Based on this phenomenon, Old Ma, who is good at considering problems from the source, has taken action again. As early as October of last year, Ma applied for an insurance license for Tesla in Texas and established an insurance institution in Shanghai, claiming that car insurance business would account for 30-40% of Tesla’s overall business value in the future.
What’s interesting is that when Tesla obtained its insurance license, it hadn’t yet received its production license in Texas, meaning that car insurance was born before the car itself.
Tesla’s UBI insurance (not related to the FBI) is based on real-time driving behavior being incorporated into the safety rating system of insurance products, such as frontal collision warnings, emergency braking, sharp turns, unsafe following distances, and forced autonomous driving disengagement for every 1,000 miles.
According to a statement from Tesla’s official website cited by the media, unlike most insurance products, we remove variables that affect your insurance premiums, such as credit, age, gender, and marital status. Your insurance price will be determined by your driving behavior.
There is also an important statement: we will not increase your insurance premiums due to a driving accident. I believe this statement must have moved you if you accidentally scratched or shattered the windshield while replacing the wipers.
This is the extraction of good boys from the original large pool, and car owners can of course reduce some premiums.
A similar situation has occurred in the UK, where InsuretheBox classifies policyholders based on mileage. You can buy several thousand kilometers first and then recharge.

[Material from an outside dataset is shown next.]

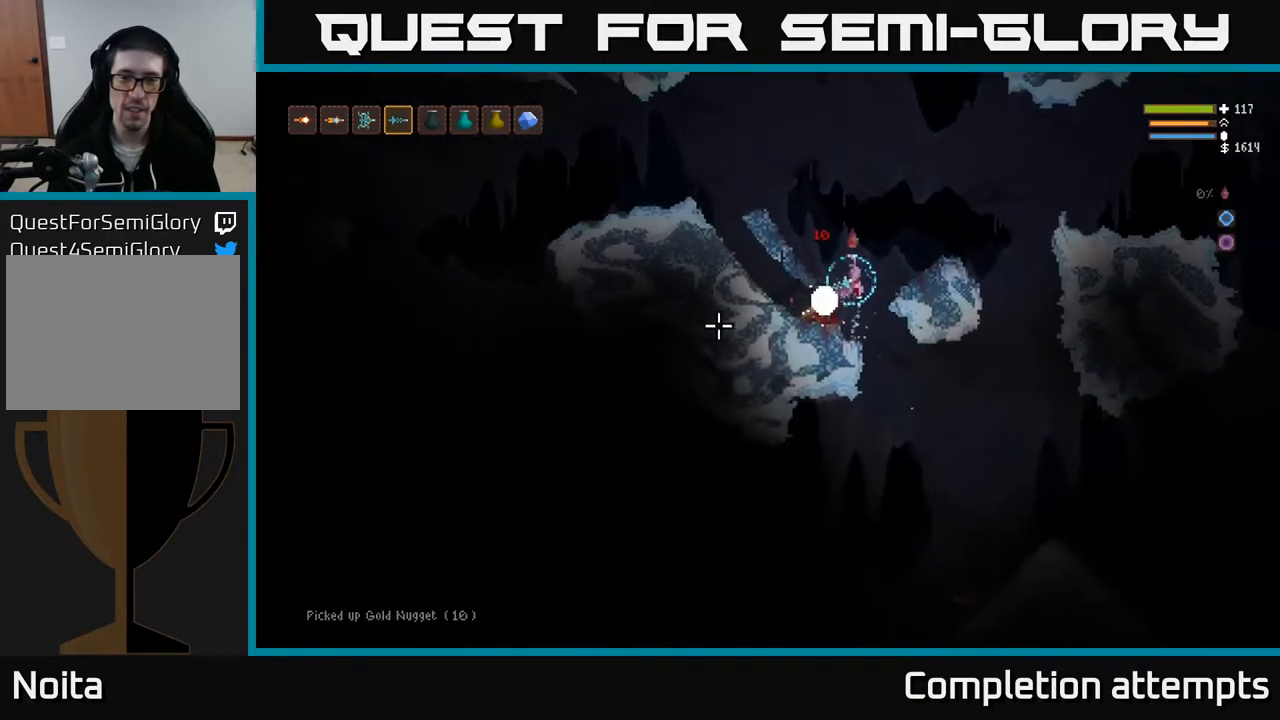
{"buttons": [], "left_stick": "center", "right_stick": "down-left", "events": [[50, "left_stick", "left"], [83, "L2", "up"], [150, "left_stick", "center"], [383, "left_stick", "left"], [500, "left_stick", "center"]]}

Others have introduced even more imaginative ideas, such as recharging insurance at gas stations by adding 200 kilometers of insurance when refueling. Their common feature is customization. Rather than waiting for the insurance industry to be fragmented, it is more about meeting the demands of different groups of people.The current situation in China is that insurance companies have added more variables when calculating the new year’s premiums. In addition to driving habits, there are also accident rates for the same brand of car, which is another classification method, but it is relatively crude compared to personal customization.

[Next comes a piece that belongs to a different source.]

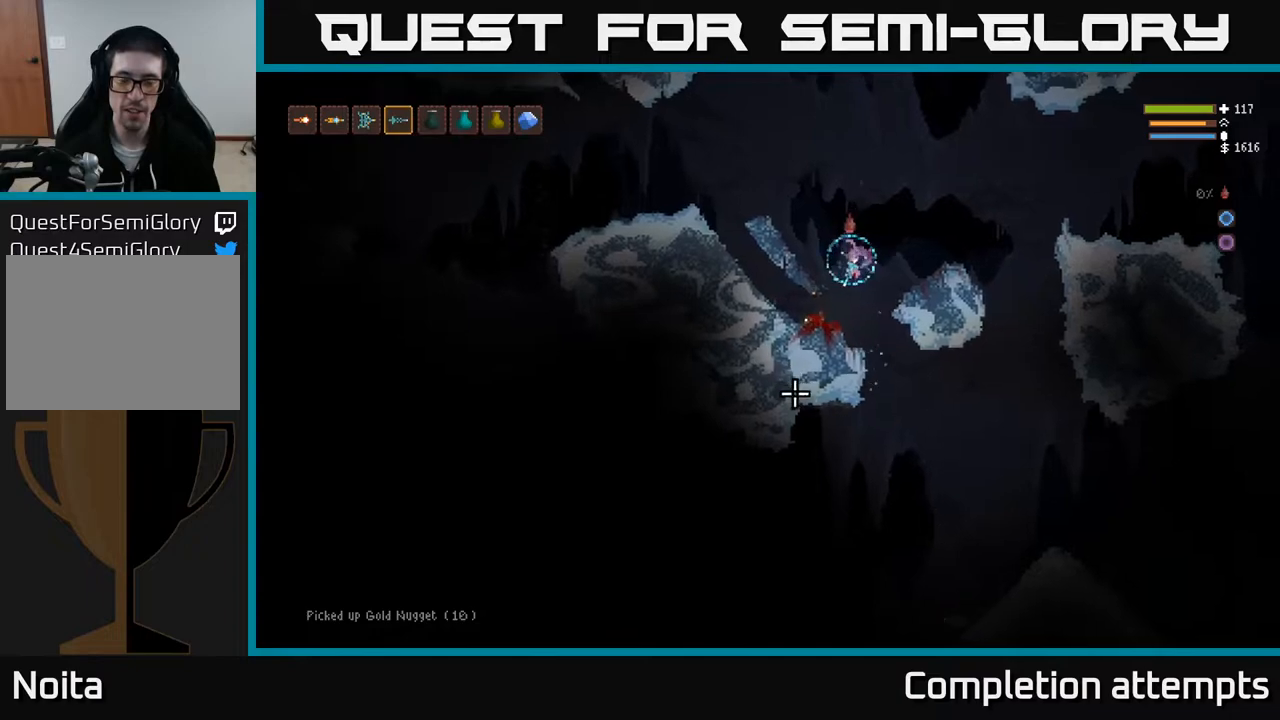
{"buttons": [], "left_stick": "right", "right_stick": "down", "events": [[67, "left_stick", "right"], [117, "right_stick", "down"]]}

Although Musk has set a model for the industry, Tesla’s UBI car insurance is based on the driving behavior of car owners recorded by the vehicle-mounted OBD. Perhaps this is more suitable for host manufacturers to launch supporting insurance institutions, because it can better protect vehicle and customer privacy.
The constraint is that the willingness of host manufacturers to cooperate with independent insurance institutions is not very strong, after all, it requires sharing customer and vehicle data. Several years ago, the domestic UBI business was also so yellow.
Musk’s spark may not ignite a prairie fire, but it may be helpful in promoting independent insurance business for car manufacturers. Of course, the analysis model based on driving behavior also needs to be further refined. After all, the acceleration ability of electric cars has released many car owners’ desires that have been suppressed for many years. Now, while regulations have not yet restrained me, I have to consider insurance premiums before accelerating and braking. It is not a kind of human repression.
The world is indeed full of contradictions.